## Your assignment:
Continue the blog post about family caregivers below, picking up after its last sentence.

## Text passage:

This blog post is part of a series featuring panelists from the Portland Business Journal Caregiver Today Thought Leadership Forum. Stay tuned for the second installation highlighting crucial takeaways from the discussions.
Panelists:
Peggy Maguire, Senior Vice President, Cambia Health Solutions
Holly Chaimov, Executive Director, Parkinson’s Resources of Oregon
Ryan Frank, Caregiver and Assistant Director, Public Affairs and Policy at Cambia Health Solutions
Kathy Perko, Provider, Program Director, Bridges Palliative Care Program at Doernbecher/OHSU
Anyone can be a caregiver and caregivers are all around us. Still, the demographics can challenge our assumptions:
- 1 in 4 of us are caregivers
- 45% are men
- 1 in 4 are millenials
Surprisingly, some caregivers don’t identify themselves as caregivers despite being fully engaged in providing care for family members. Ryan Frank, Caregiver and Assistant Director, Public Affairs and Policy at Cambia Health Solutions, became a caregiver at a young age before fully understanding the meaning of the term.
“Without realizing it at the time, caregiving became a part of my daily life,” he recalls. “Watching how the community around us came together to care for my mom and the whole family - those people became my role models about what it means to be a caregiver.”
If caregivers haven’t yet identified their role, it’s difficult to reap the full support of available services. Family members are often called on first to fill that need.
The progression of diseases like Parkinson’s, notes Holly Chaimov, Executive Director of the Parkinson’s Resources of Oregon, “affect the whole family.” And “as the disease progresses,” she continues, “family support becomes greater. The bigger your team, the deeper your bench, the healthier your caregivers are going to be,” states Holly.

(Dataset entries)
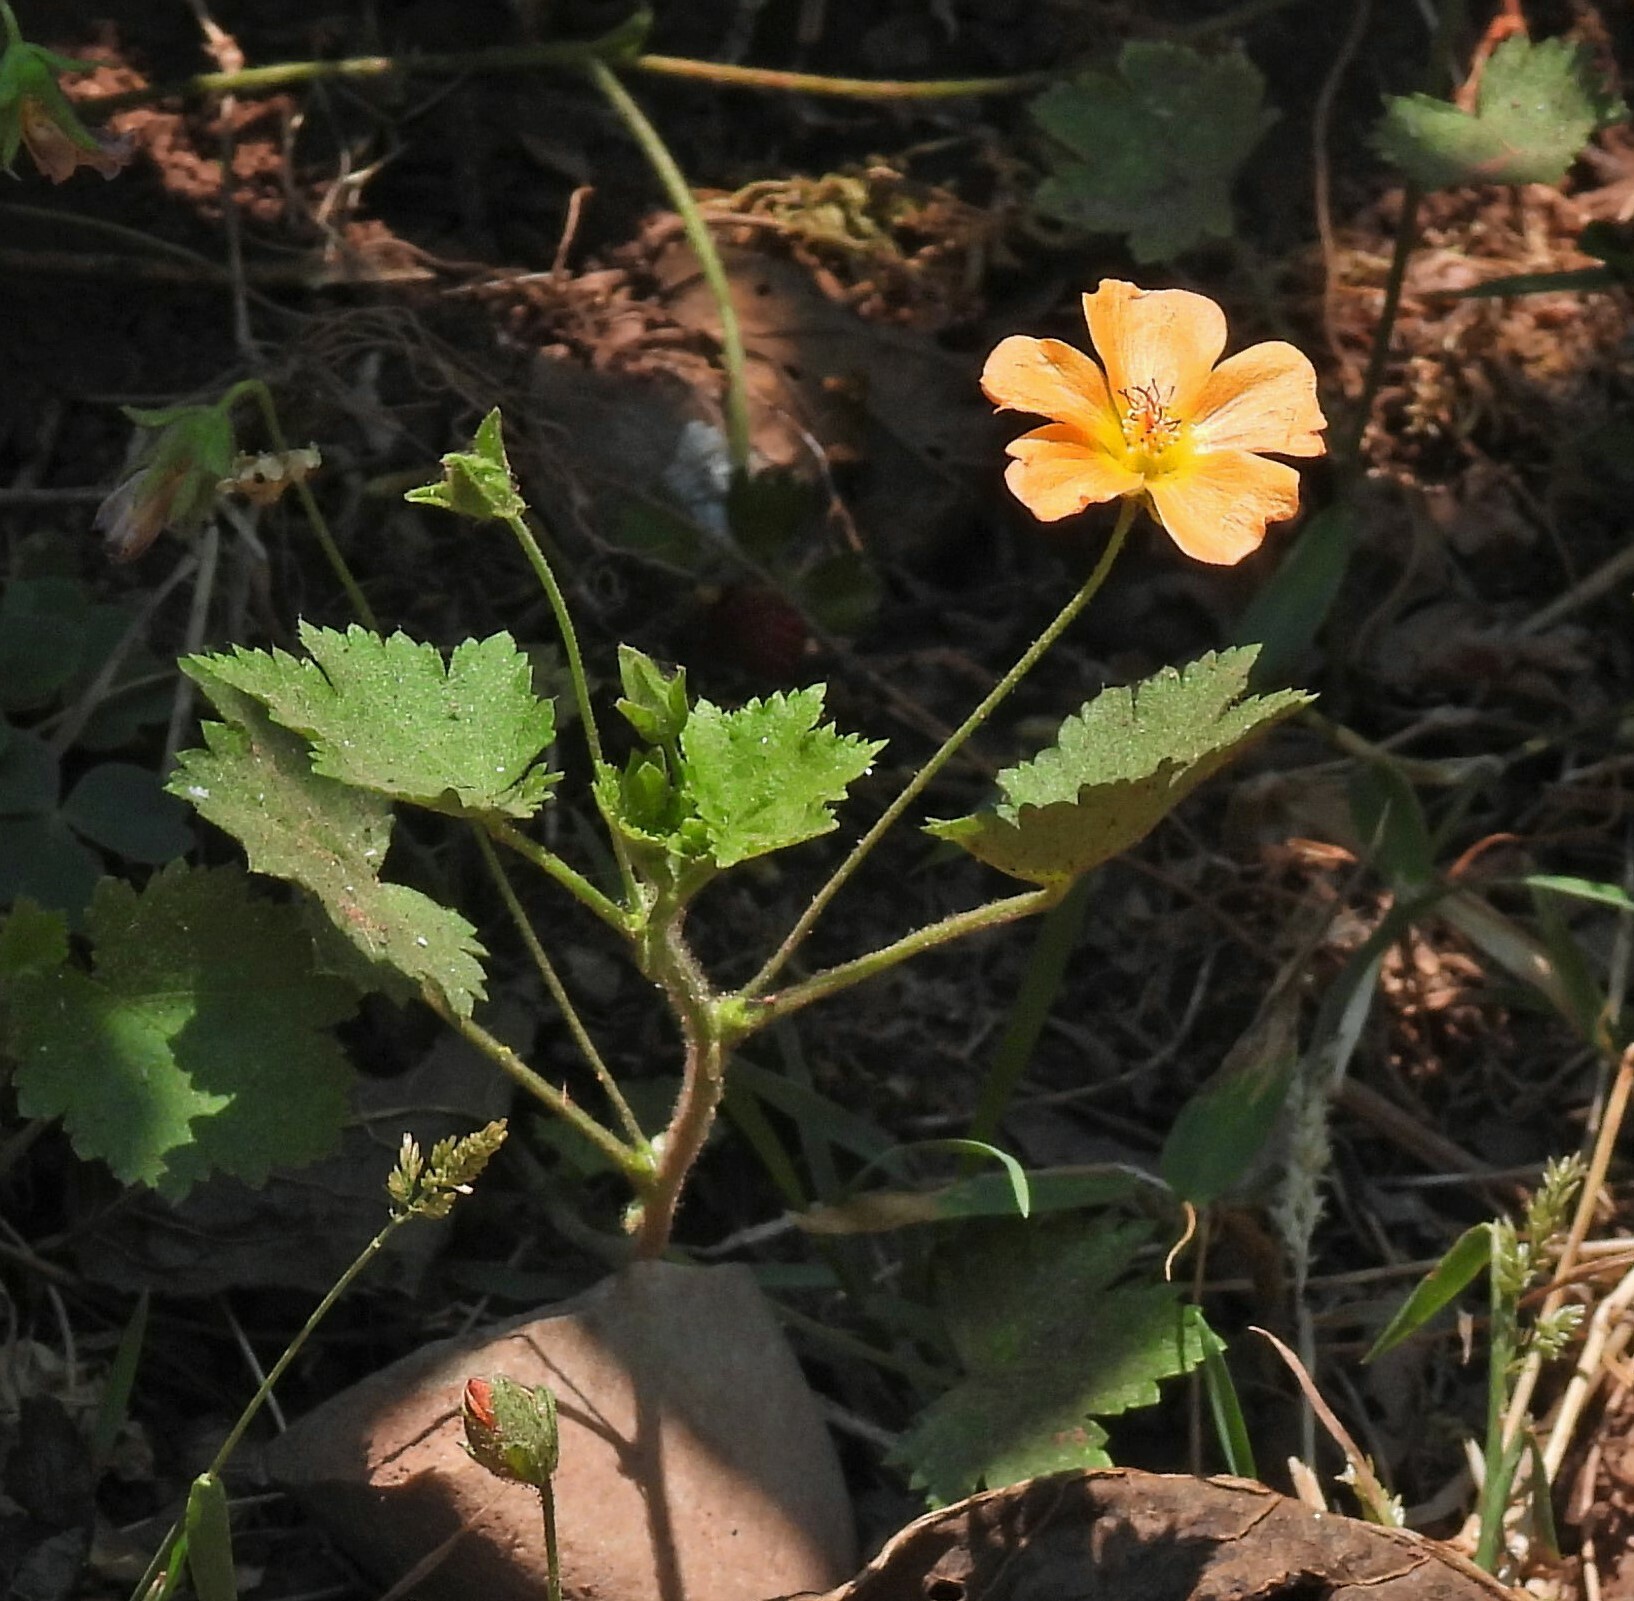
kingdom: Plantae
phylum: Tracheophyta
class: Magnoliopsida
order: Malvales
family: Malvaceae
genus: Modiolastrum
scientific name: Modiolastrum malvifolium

...

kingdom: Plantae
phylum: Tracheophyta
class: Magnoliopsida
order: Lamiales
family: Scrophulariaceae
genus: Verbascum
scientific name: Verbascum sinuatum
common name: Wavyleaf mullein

--

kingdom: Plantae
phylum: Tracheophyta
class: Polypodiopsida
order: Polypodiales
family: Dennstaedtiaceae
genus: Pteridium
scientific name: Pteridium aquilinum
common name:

## Exercise output:
Family support is paramount for “sandwich” caregivers, parents pulling a double shift supporting the health of their child and another family member. Kathy Perko, of OHSU, notes that many parents who are also caregivers go above and beyond the ‘regular’ call of duty daily and may not know how to tap into resources or support available to them in this double role.
Says Kathy, “Parents are asked to do more because as a medical community, and as medicine has changed, there are more interventions that are possible, and when parents want to be home with their kids, we try to figure out if that intervention can happen at home.”
Kathy encourages parents to access some of the resources that are available in their community and not feel like they have to suffer through it alone.
At Cambia, we have created a number of resources to help employees who are living with serious illness or providing care to loved ones with serious illness. The CARE PC employee resource group is the first of its kind, designed to support and connect caregivers located across our 4-state footprint.